E de forma alguma é uma crítica aos eventos e festivais internacionais que estão vendo no Brasil um polo com um mercado consumidor grande, porque é mesmo e isso está provado com sucesso de público nas edições brasileiras! A ideia é mostrar os dois lados da moeda.
Na última semana, realizamos uma entrevista com DJ Najja, fomentadora cultural em Mato Grosso do Sul, que contou as dores da cena local. A dificuldade existe, mas o público de música eletrônica no Brasil continua forte. É necessário aumentar o apoio aos movimentos locais e reforçar sempre isso, e também cobrar de nossos representantes da esfera pública mais incentivo ao setor de eventos para que as marcas com menos recursos mantenham a música eletrônica frequentemente no radar de novos clubbers.
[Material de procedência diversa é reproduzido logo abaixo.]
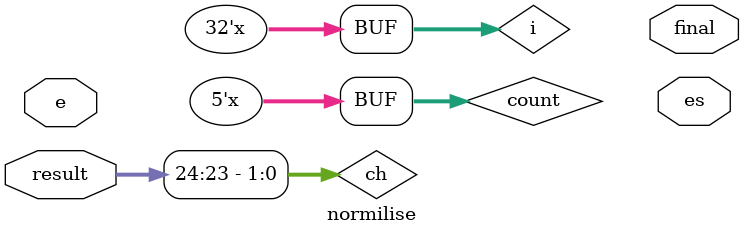
<source format=v>
`timescale 1ns / 1ps

module normilise(input [24:0] result,input [7:0] e ,output reg [22:0] final, output reg  [7:0] es);

reg [24:0]  x;

reg [4:0] count;
integer i;

reg [1:0] ch;

always@(*)
begin
  ch<=result[24:23];
  case(ch)
  2'b10:begin 
          
          x<=result>>1;
          es<=e+1;
          final<=x[22:0];
        end
  2'b01: begin
           
            x<=result;
            es<=e;
            final<=x[22:0];
         end
  
  2'b00: begin
          count=5'b00001;
          
          for(i=22;i>=0;i=i-1)
             begin
               if(result[i]==1)
                  begin
                  
                   i=-1;    //breaking loop
                  end
               else
                  begin
                    $display("Hi3");
                    count=count+1'b1;
                  end 
              end
          x <= (result<<count);
          es <= (e-count);
          final<=x[22:0];
         end
  
  endcase
end

endmodule

</source>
Como por exemplo, o recente projeto de lei apresentado pelo Deputado Caio França que visa tornar a música eletrônica patrimônio imaterial do estado de São Paulo. Essa medida resguarda a cultura, valoriza-a e fortalece a divulgação e incentivo das autoridades para com os produtores locais.
O ponto mais sensível dos debates a respeito desse tema e que ainda é alvo de análises inconclusivas até aqui sobre seu impacto na cultura da música eletrônica são os novos espaços que têm recebido eventos. Padarias, supermercados, brunches e afins sendo alvo de batidas 4×4 nos apresentam duas formas de enxergar. Pode-se observar o copo meio cheio e dizer que esses roles importados ocupam novos espaços e atraem novas pessoas para mergulhar no universo da dance music. Além disso, há pessoas que já preferem sair durante o dia/tarde e por isso optam por esse estilo de festa. Por outro lado, o copo meio vazio nos apresenta uma visão mais ácida sobre ouvir música eletrônica em uma padaria. Em primeiro lugar, esse não é um tipo nem um lugar de entretenimento que o brasileiro está acostumado. Os eventos precisam ser bem produzidos, oferecer uma atmosfera convidativa à dança, assim como no exterior, para que faça sentido e não banalize a presença de um DJ e da música eletrônica em locais que o brasileiro não está acostumado a ver.
Cafés da manhã e brunches não tiram o clubber dos clubes, são propostas diferentes com público diferente. Portanto, caso não seja apenas uma onda, vamos torcer para que sejam bem feitos, atraiam grandes DJs cada vez mais e levem a música eletrônica para o maior número de pessoas possível.
Mudança de consumo e jovens com novos hábitos entrando como consumidores no mercado do entretenimento não será a primeira vez que acontece, nem a última. O momento é de transição e ainda estamos tentando entender o caminho que a cena está tomando. Não é de bom tom ser alarmista e promover um discurso de fim dos clubes e da música eletrônica, mas também não devemos fechar os olhos para eventuais dificuldades e mudanças do mercado. Assimilar os rumos e novos padrões será a chave para a manutenção da cultura nos próximos anos.